Calculating filter coefficients of a Moving average with error correction

I have an oversampling ADC where I need to correct Gain/offset errors 'during' each conversion. This also links to my previous question - Moving average and linearization of two piecewise linear systems

For simplicity, it is a First order Incremental Sigma Delta with 1000 sampling clock cycles for one conversion, meaning that I have to average 1000 samples at the end of each conversion for filtering. A straightforward approach is to use an accumulator (1/z-1). However, using this approach I can correct the errors only after conversion.

After plotting the input and output of ADC with a DC sweep, I get the characteristic similar to Blue line shown below:

If I remove the offset (b) and gain(m2) errors, I would be left with violet line which is my objective.

One straightforward way of correcting this would be at the end of each conversion cycle, which is correcting at the 'end' of conversion. The approach what I am looking for is to correct it 'during' the filtering.

My filter is normally an accumulator- (1/z-1), which is an IIR variant. However, if we take its FIR variant, it would be something similar to:

Here, normally the coefficients b0,b1,b2....bn are all '1' to perform an accumulator operation. However, I am thinking if I would be able to somehow change these coefficients (depending on m2 and b), I would be able to correct this gain and offset 'during' filtering.

I am not sure on how to get these coefficients, which is exactly where I am stuck.

For example, in a simple moving average of 20 taps, the impulse response would look something like below: (each dot denoting the coefficients - b0,b1,b2...bn)

However, to correct the gain/offset errors,could the impulse response be 'bent' like below?

The slope and intercept of this red line should be dependent on m2 and b, but not sure how to link it.

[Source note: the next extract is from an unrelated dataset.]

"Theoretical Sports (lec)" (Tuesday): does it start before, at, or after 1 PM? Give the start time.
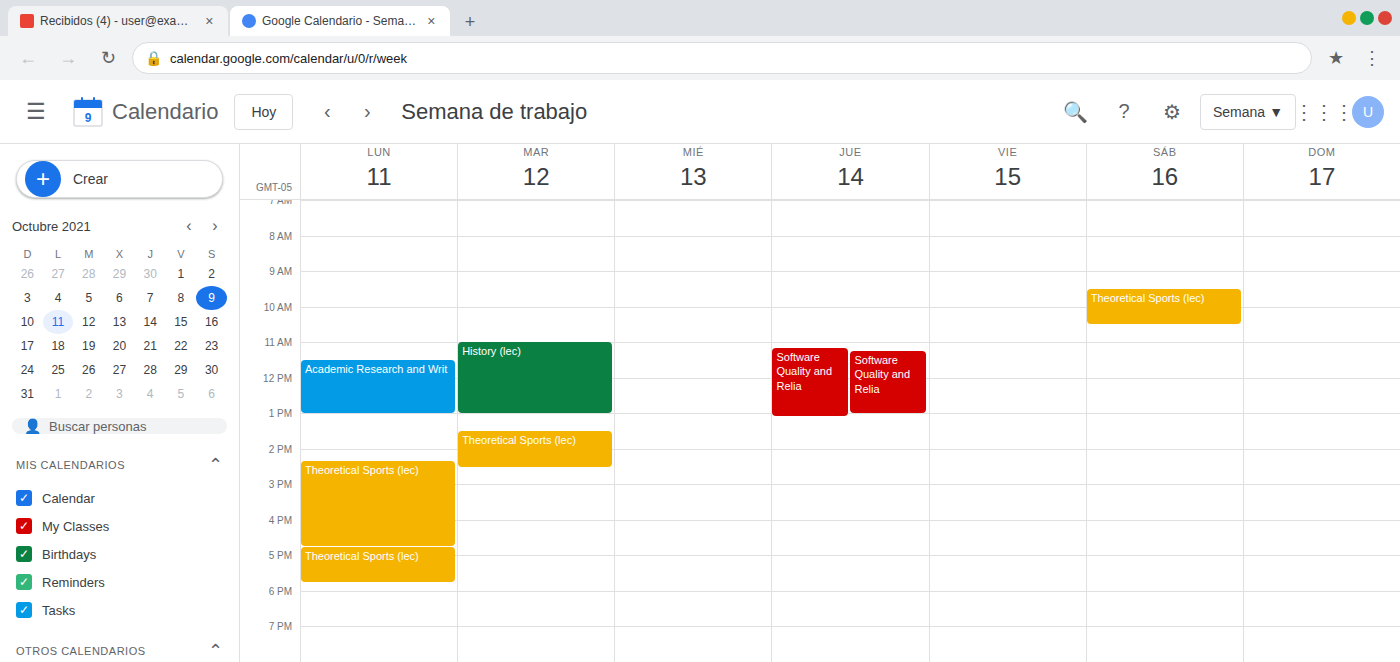
1:30 PM -- after 1 PM, 30 minutes below the 1 PM line.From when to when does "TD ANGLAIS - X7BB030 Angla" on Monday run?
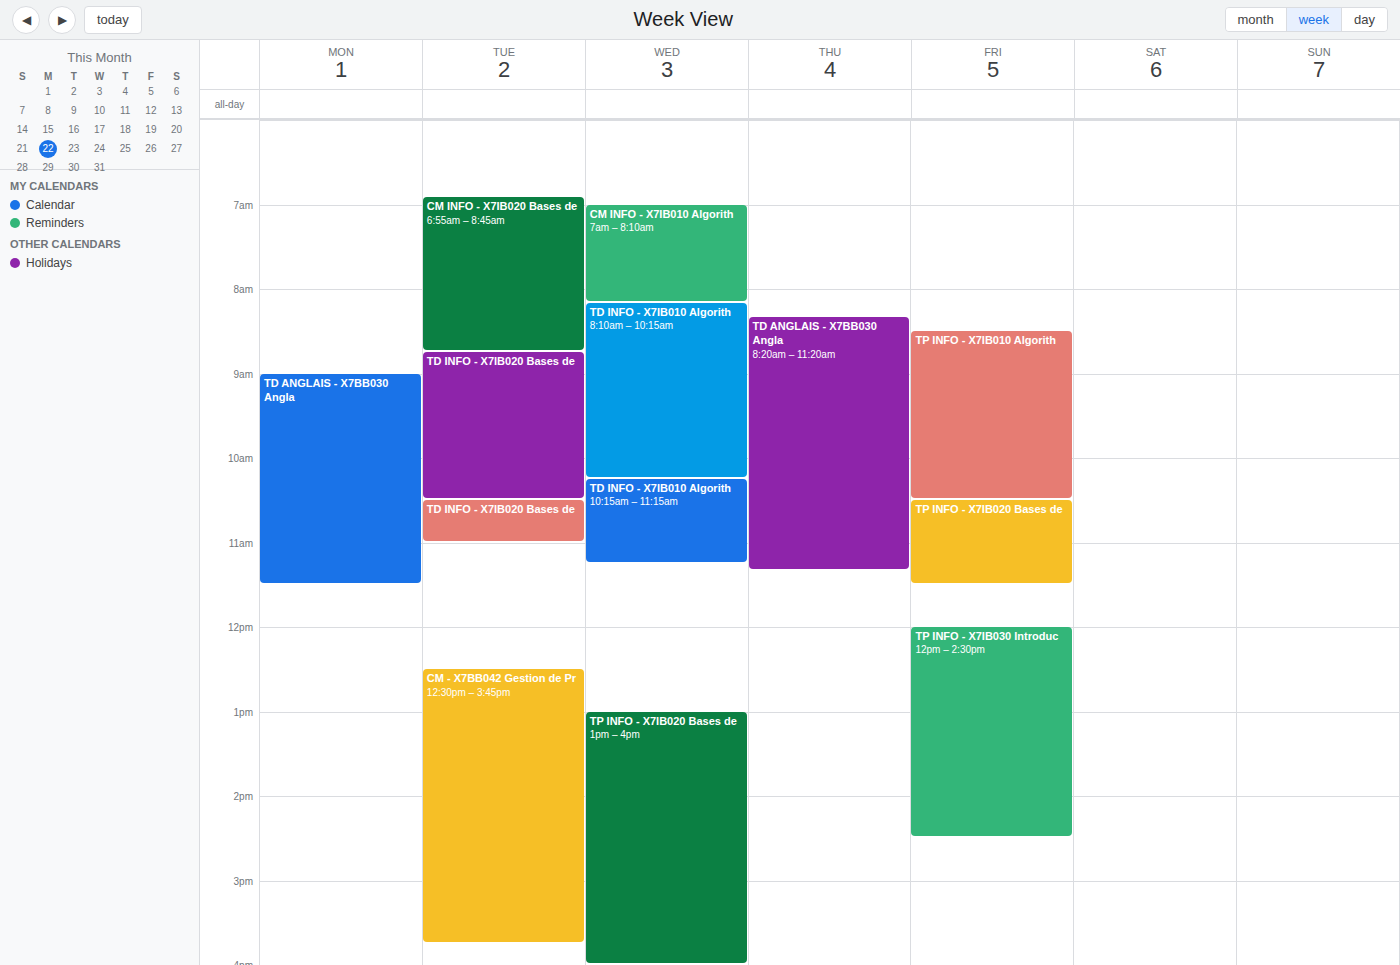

• "If I remove the offset (b) and gain(m2) errors, I would be left with violet line which is my objective."---- wouldn't you be left with the red line? if you removed only the offset error (b), then you would be left with the violet line. (or am i seeing the colors differently?) Feb 16, 2019 at 8:23
• how does one correct offset and gain errors without a reference to compare against? Feb 16, 2019 at 8:25

Simply add a compensating gain at the output of your recursive moving-averaging. This compensating gain can be updated on the fly.

Adding an varying input gain at the input of the recursive implementation would also work, but it would take more time for the gain change to be effective, it would take "N" samples for the change to be applied 100% where N is the tap length of your moving-average.

• After each summing node? How to calculate the gain values of those compensating gain? I am sure that it is somehow dependent on m2 and b, but not sure how exactly. Feb 15, 2019 at 13:31
• If you have a recursive implementation, you don't have coefficients per se. So the only place to apply a gain is either at the input or the output of your recursive Moving-average filter. You wanna know how to calculate the gain? Gain = m1/m2 from what I understand
– Ben
Feb 15, 2019 at 14:20
• I have a non-recursive implementation - (taps at each delay block), for which I wanted to find the coefficients (b0,b1,b2....bn), n is the number of taps. Feb 15, 2019 at 14:43
• I edited my question with the relation of impulse response (coefficients) with m2,b. Feb 15, 2019 at 15:01
• multiply each of your coefficients by m1/m2 Or simply add a gain at the output...
– Ben
Feb 15, 2019 at 15:09

The system requires both a subtraction and a scaling to compensate for both the offset error and gain error. Given an offset error $$b$$ and gain slope $$m$$ such compensation can be applied at the input prior to the filter with offset compensation $$b/N$$ and gain compensation $$1/m$$, or at the output after the filter with offset compensation $$b$$ and gain compensation $$1/m$$ with the same result other than fixed precision differences (which for what appears to be a small correction here would be insignificant). A third choice of scaling the coefficients by $$1/m$$ can also be done to address the gain error, but this will not be able to address the offset error as is clear with the math applied, and also will require significantly more processing than what would have otherwise been a simple summation.

Note that the moving average itself may already have the $$/N$$ factor applied in its own scaling, making the additional adjustment described at input and output equivalent (subtract $$b$$ and scale by $$1/m$$ for both cases).